O Globo, Amanhã, p. 7
27 de Ago de 2013
Documentar para preservar
Pesquisa feita por universidades públicas cataloga diversidade surpreendente na fauna da região do talude continental, vulnerável à forte atividade sísmica e à exploração de óleo e gás
Bolívar Torres
bolivar.correa@oglobo.com.br
A porção final da plataforma externa atlântica do Sul e Sudeste do Brasil e do talude continental entre o Cabo de São Tomé, no litoral de Campos dos Goytacazes (RJ), é de grande interesse econômico para a indústria pesqueira e de óleo e gás. Mas embora tenha forte atividade de exploração, a região ainda é muito pouco conhecida do ponto de vista ecossistêmico. Ou seja, é preciso investigar o seu valor biológico e ecológico para saber exatamente quais são os riscos que sua exploração traz à fauna local.
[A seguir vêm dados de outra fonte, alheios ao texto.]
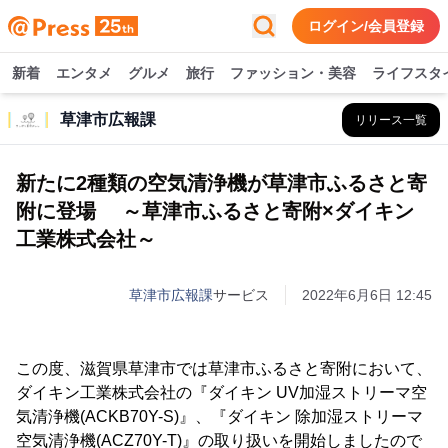
ログイン/会員登録
新着
エンタメ
グルメ
旅行
ファッション・美容
ライフスタ
草津市広報課
リリース一覧
新たに2種類の空気清浄機が草津市ふるさと寄
附に登場 ～草津市ふるさと寄附×ダイキン
工業株式会社～
草津市広報課
サービス
2022年6月6日 12:45
この度、滋賀県草津市では草津市ふるさと寄附において、
ダイキン工業株式会社の『ダイキン UV加湿ストリーマ空
気清浄機(ACKB70Y-S)』、『ダイキン 除加湿ストリーマ
空気清浄機(ACZ70Y-T)』の取り扱いを開始しましたので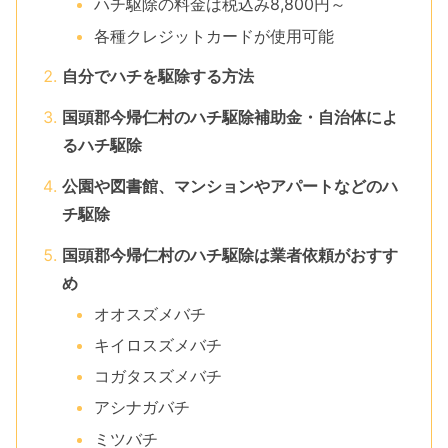
ハチ駆除の料金は税込み8,800円～
各種クレジットカードが使用可能
自分でハチを駆除する方法
国頭郡今帰仁村のハチ駆除補助金・自治体によ
るハチ駆除
公園や図書館、マンションやアパートなどのハ
チ駆除
国頭郡今帰仁村のハチ駆除は業者依頼がおすす
め
オオスズメバチ
キイロスズメバチ
コガタスズメバチ
アシナガバチ
ミツバチ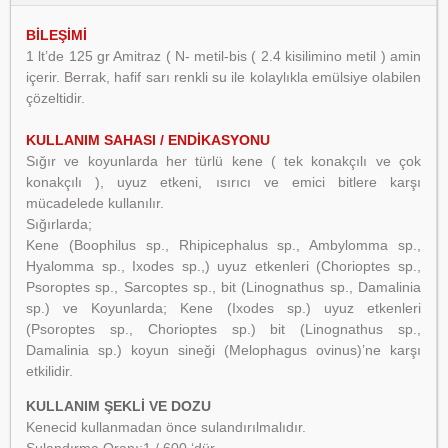
BİLEŞİMİ
1 lt’de 125 gr Amitraz ( N- metil-bis ( 2.4 kisilimino metil ) amin
içerir. Berrak, hafif sarı renkli su ile kolaylıkla emülsiye olabilen
çözeltidir.
KULLANIM SAHASI / ENDİKASYONU
Sığır ve koyunlarda her türlü kene ( tek konakçılı ve çok
konakçılı ), uyuz etkeni, ısırıcı ve emici bitlere karşı
mücadelede kullanılır.
Sığırlarda;
Kene (Boophilus sp., Rhipicephalus sp., Ambylomma sp.,
Hyalomma sp., Ixodes sp.,) uyuz
etkenleri (Chorioptes sp.,
Psoroptes sp., Sarcoptes sp., bit (Linognathus sp., Damalinia
sp.) ve
Koyunlarda;
Kene (Ixodes sp.) uyuz etkenleri
(Psoroptes sp., Chorioptes sp.) bit (Linognathus sp.,
Damalinia
sp.) koyun sineği (Melophagus ovinus)’ne karşı
etkilidir.
KULLANIM ŞEKLİ VE DOZU
Kenecid kullanmadan önce sulandırılmalıdır.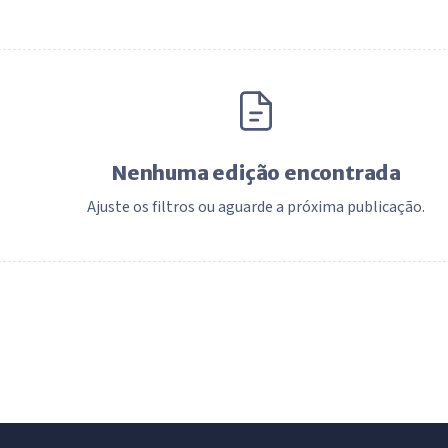
Nenhuma edição encontrada
Ajuste os filtros ou aguarde a próxima publicação.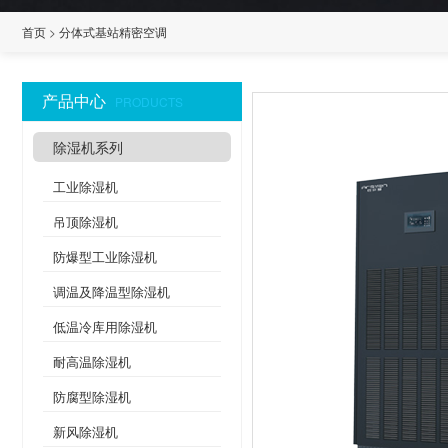
首页
>
分体式基站精密空调
产品中心
PRODUCTS
除湿机系列
工业除湿机
吊顶除湿机
防爆型工业除湿机
调温及降温型除湿机
低温冷库用除湿机
耐高温除湿机
防腐型除湿机
新风除湿机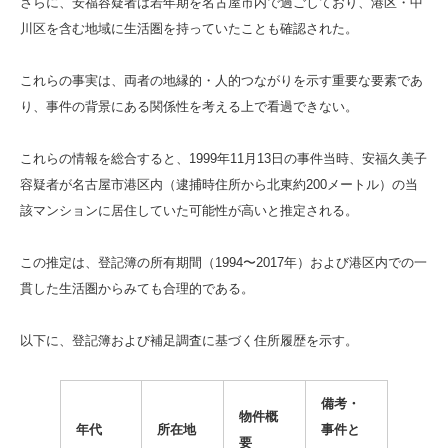
さらに、安福容疑者は若年期を名古屋市内で過ごしており、港区・中
川区を含む地域に生活圏を持っていたことも確認された。
これらの事実は、両者の地縁的・人的つながりを示す重要な要素であ
り、事件の背景にある関係性を考える上で看過できない。
これらの情報を総合すると、1999年11月13日の事件当時、安福久美子
容疑者が名古屋市港区内（逮捕時住所から北東約200メートル）の当
該マンションに居住していた可能性が高いと推定される。
この推定は、登記簿の所有期間（1994〜2017年）および港区内での一
貫した生活圏からみても合理的である。
以下に、登記簿および補足調査に基づく住所履歴を示す。
備考・
物件概
年代
所在地
事件と
要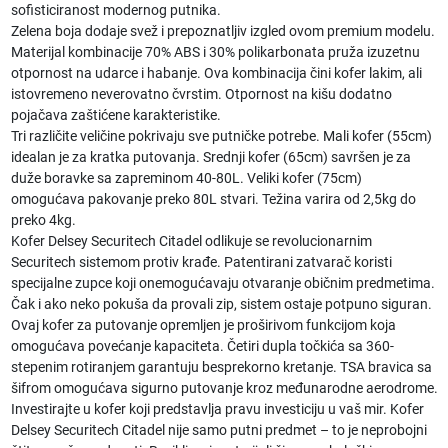
sofisticiranost modernog putnika.
Zelena boja dodaje svež i prepoznatljiv izgled ovom premium modelu.
Materijal kombinacije 70% ABS i 30% polikarbonata pruža izuzetnu
otpornost na udarce i habanje. Ova kombinacija čini kofer lakim, ali
istovremeno neverovatno čvrstim. Otpornost na kišu dodatno
pojačava zaštićene karakteristike.
Tri različite veličine pokrivaju sve putničke potrebe. Mali kofer (55cm)
idealan je za kratka putovanja. Srednji kofer (65cm) savršen je za
duže boravke sa zapreminom 40-80L. Veliki kofer (75cm)
omogućava pakovanje preko 80L stvari. Težina varira od 2,5kg do
preko 4kg.
Kofer Delsey Securitech Citadel odlikuje se revolucionarnim
Securitech sistemom protiv krađe. Patentirani zatvarač koristi
specijalne zupce koji onemogućavaju otvaranje običnim predmetima.
Čak i ako neko pokuša da provali zip, sistem ostaje potpuno siguran.
Ovaj kofer za putovanje opremljen je proširivom funkcijom koja
omogućava povećanje kapaciteta. Četiri dupla točkića sa 360-
stepenim rotiranjem garantuju besprekorno kretanje. TSA bravica sa
šifrom omogućava sigurno putovanje kroz međunarodne aerodrome.
Investirajte u kofer koji predstavlja pravu investiciju u vaš mir. Kofer
Delsey Securitech Citadel nije samo putni predmet – to je neprobojni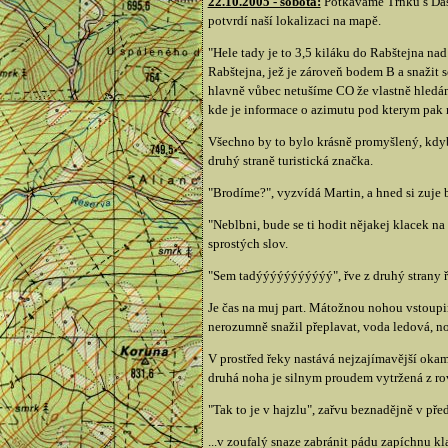
22.10.2005 - sobota:
Potkáváme Trnku s Dášo
potvrdí naší lokalizaci na mapě.
"Hele tady je to 3,5 kiláku do Rabštejna na
Rabštejna, jež je zároveň bodem B a snažit 
hlavně vůbec netušíme CO že vlastně hledáme
kde je informace o azimutu pod kterym pak 
Všechno by to bylo krásně promyšlený, kdyb
druhý straně turistická značka.
"Brodíme?", vyzvídá Martin, a hned si zuje 
"Neblbni, bude se ti hodit nějakej klacek n
sprostých slov.
"Sem tadýýýýýýýýýýý", řve z druhý strany 
Je čas na muj part. Mátožnou nohou vstoup
nerozumně snažil přeplavat, voda ledová, no
V prostřed řeky nastává nejzajímavější ok
druhá noha je silnym proudem vytržená z rov
"Tak to je v hajzlu", zařvu beznadějně v p
...v zoufalý snaze zabránit pádu zapíchnu k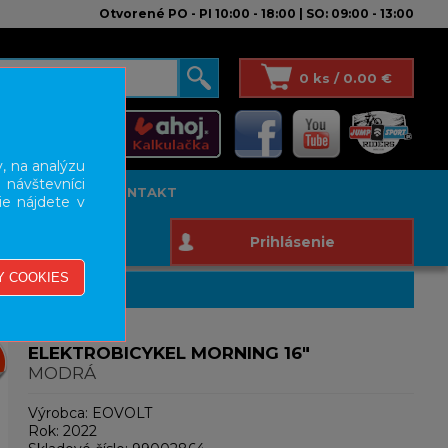
Otvorené PO - PI 10:00 - 18:00 | SO: 09:00 - 13:00
0 ks / 0.00 €
, na analýzu
 návštevníci
T STUDIO
KONTAKT
ie nájdete v
Prihlásenie
ELEKTROBICYKEL MORNING 16"
MODRÁ
Výrobca:
EOVOLT
Rok:
2022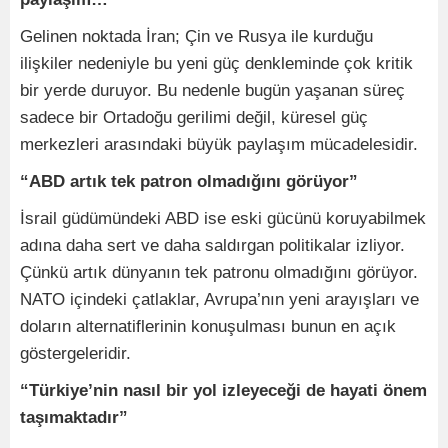
Gelinen noktada İran; Çin ve Rusya ile kurduğu
ilişkiler nedeniyle bu yeni güç denkleminde çok kritik
bir yerde duruyor. Bu nedenle bugün yaşanan süreç
sadece bir Ortadoğu gerilimi değil, küresel güç
merkezleri arasındaki büyük paylaşım mücadelesidir.
“ABD artık tek patron olmadığını görüyor”
İsrail güdümündeki ABD ise eski gücünü koruyabilmek
adına daha sert ve daha saldırgan politikalar izliyor.
Çünkü artık dünyanın tek patronu olmadığını görüyor.
NATO içindeki çatlaklar, Avrupa’nın yeni arayışları ve
doların alternatiflerinin konuşulması bunun en açık
göstergeleridir.
“Türkiye’nin nasıl bir yol izleyeceği de hayati önem
taşımaktadır”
Chegando agora à sua segunda fase, o Projeto Talude, iniciado em 2009 por universidades públicas brasileiras, coleta dados do ambiente oceanográfico, os quais incluem informações sobre as propriedades físicas e biológicas da água do mar. Em cruzeiros de pesquisa no navio oceanográfico Atlântico Sul, da Universidade Federal do Rio Grande (FURG), o projeto tenta compreender os fatores que determinam os padrões de distribuição e abundância de cetáceos (baleias e golfinhos) e aves marinhas. O objetivo é identificar áreas biológicas e ecologicamente relevantes para poder preservá-las. A pesquisa vai até 2015, mas a riqueza catalogada até aqui já é muito maior do que se esperava.
- O mais surpreendente é a diversidade de espécies de cetáceos e aves marinhas que encontramos nesta região, comprovando sua importância para a biodiversidade do ecossistema marinho brasileiro - explica o pesquisador Eduardo Secchi, professor do Instituto de Oceanografia da FURG.
O talude continental é a porção dos fundos marinhos com declive pronunciado, localizado entre a plataforma continental e a margem continental. Os principais riscos à fauna desta região estão relacionados às capturas acidentais em equipamentos de pesca e à contaminação decorrente de potenciais vazamentos de óleo. Em relação às atividades de pesca, tanto os cetáceos, as aves e tartarugas marinhas, bem como espécies de tubarões são vulneráveis.
- Outros riscos menores estão associados a colisões com embarcações velozes, poluição sonora decorrente do tráfego de embarcações e atividades sísmicas para prospecção de óleo e gás - avalia Secchi.
Realizado em parceira com a BG Brasil, a Chevron, o Instituto Federal de Educação, Ciência e Tecnologia do Rio Grande do Sul (IFRS), Universidade Estadual de Santa Cruz (UESC), Universidade Federal do Rio Grande (FURG) e a Universidade Federal de Juiz de Fora (UFJF), o projeto já documentou 20 espécies de cetáceos, incluindo algumas pouco conhecidas do Oceano Atlântico Sul como, por exemplo, o golfinho listrado, a falsa-orca, a baleia-fin e a baleia-sei. Aproximadamente 25 espécies de aves foram registradas. Estes registros incluem o petrel de Bulwer (Bulweria bulwerii), documentado pela primeira vez no Brasil.
Dentre estas espécies, as que apresentam maior risco de extinção são o albatroz-viajante (Diomedea exulans) o albatroz-de-tristão (D. dabbenena) o albatroz-real (D. epomophora), o albatroz-de-sobrancelha (Thalassarche melanophrys) e o de-nariz-amarelo (T. chlororhynchos) e o petrel-de-óculos (Procellaria conspicillata). Também foram registrados encontros com grupos mistos de baleiaspiloto e golfinhos-nariz-de-garrafa e flagrantes de alimentação cooperativa entre golfinhos e aves. Outra surpresa foi a grande concentração de cachalotes (Physeter macrocephalus), observadas em todos os seis cruzeiros realizados pela equipe. Caçadas durante muito tempo, especialmente no Atlântico Norte e Pacífico Sul, os cachalotes são grandes baleias que ficaram famosas pelo romance "Moby Dick", de Herman Melville. Embora sejam estudadas em muitas partes do mundo, ainda pouco se conhece sobre a espécie no Atlântico Sul.
- Os cachalotes se alimentam predominantemente de lulas, portanto, imaginamos que esta área seja muito rica para sustentar grandes concentrações de cachalotes - diz Secchi.